GCN Circular 35963
Subject
X-ray transient EP 240315a: Chandra observations
Date
2024-03-19T11:31:23Z (8 months ago)
From
Andrew Levan at Radboud University <a.levan@astro.ru.nl>
Via
Web form
A.J. Levan (Radboud & Warwick), P.G. Jonker (Radboud), D.B. Malesani (DAWN/NBI & Radboud), N.R. Tanvir (Leicester), B.P. Gompertz (Birmingham), A. Saccardi (GEPI/Obs. de Paris), A. de Ugarte Postigo (CNRS/OCA & LAM), A. Martin-Carrillo (UCD), D. Perley (LJMU), D. Xu (NAOC), G. Tagliaferri (INAF, Brera), J. Palmerio (GEPI/Obs. de Paris)), K.E. Heintz (DAWN/NBI), K. Wiersema (Hertfordshire), M. Grazia Bernardini (INAF, Brera), M. Ferro (INAF, Brera), P. Jakobbson (U. Iceland), P. D’Avanzo (INAF, Brera), R. Salvaterra (INAF, Milan), S. Vergani (GEPI/Obs. de Paris), G. Pugliese (API, Amsterdam), Y. Julakanti (Leicester) report for the Stargate collaboration:
We obtained observations of EP240315a (Zhang et al., GCN 35931) with the Chandra X-ray observatory. Observations began at 20:13 on 18 March 2024, 72 hours after the flare detection. The source was placed at the default aim point on the S3 chip for a total exposure time of 10 ks. At the location of AT2024eju (Srivastav et al., GCN 35932) we clearly detect an X-ray counterpart with a source flux of (3.3+/- 0.5)e-3 cps.

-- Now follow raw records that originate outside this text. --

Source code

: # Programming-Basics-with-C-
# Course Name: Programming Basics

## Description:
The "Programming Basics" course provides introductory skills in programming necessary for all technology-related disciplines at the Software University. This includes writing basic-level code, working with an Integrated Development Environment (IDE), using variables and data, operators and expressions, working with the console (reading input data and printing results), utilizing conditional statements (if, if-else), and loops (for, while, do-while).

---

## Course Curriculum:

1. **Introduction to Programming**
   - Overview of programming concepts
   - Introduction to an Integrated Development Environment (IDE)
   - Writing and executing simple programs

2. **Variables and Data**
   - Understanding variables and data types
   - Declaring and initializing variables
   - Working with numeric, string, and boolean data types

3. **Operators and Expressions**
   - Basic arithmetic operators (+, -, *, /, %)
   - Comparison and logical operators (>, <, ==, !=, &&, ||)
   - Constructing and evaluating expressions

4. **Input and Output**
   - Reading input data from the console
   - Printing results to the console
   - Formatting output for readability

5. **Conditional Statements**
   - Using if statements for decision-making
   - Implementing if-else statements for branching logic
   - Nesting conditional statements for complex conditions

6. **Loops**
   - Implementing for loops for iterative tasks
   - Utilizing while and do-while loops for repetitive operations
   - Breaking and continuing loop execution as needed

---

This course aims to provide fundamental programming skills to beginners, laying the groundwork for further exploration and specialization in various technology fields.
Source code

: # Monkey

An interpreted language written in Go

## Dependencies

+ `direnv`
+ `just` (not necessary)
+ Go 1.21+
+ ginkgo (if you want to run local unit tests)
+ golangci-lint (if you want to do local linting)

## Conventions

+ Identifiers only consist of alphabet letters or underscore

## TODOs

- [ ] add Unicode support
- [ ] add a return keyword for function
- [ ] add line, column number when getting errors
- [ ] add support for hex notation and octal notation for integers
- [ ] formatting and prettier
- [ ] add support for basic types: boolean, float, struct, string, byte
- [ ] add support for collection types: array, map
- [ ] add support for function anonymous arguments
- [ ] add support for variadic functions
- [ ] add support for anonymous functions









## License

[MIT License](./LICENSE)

For the same spectral parameters inferred from the EP follow-up telescope observations, and at z = 4.859 (Saccardi et al., GCN 35936; Quirola-Vásquez et al., GCN 35960) the source has an X-ray luminosity of L_X ~ 2e46 erg/s . The decay from the EP follow-up telescope observations at t+42 hours (Chen et al. GCN 35951) to the Chandra exposure at t+72 hours post burst is ~t^-1.6. Both of these are typical of the properties seen in long GRBs, although the luminosity is towards the higher end.
We thank Pat Slane, Vinay Kashyap and the staff of the CXC for their excellent support and rapid scheduling of these observations.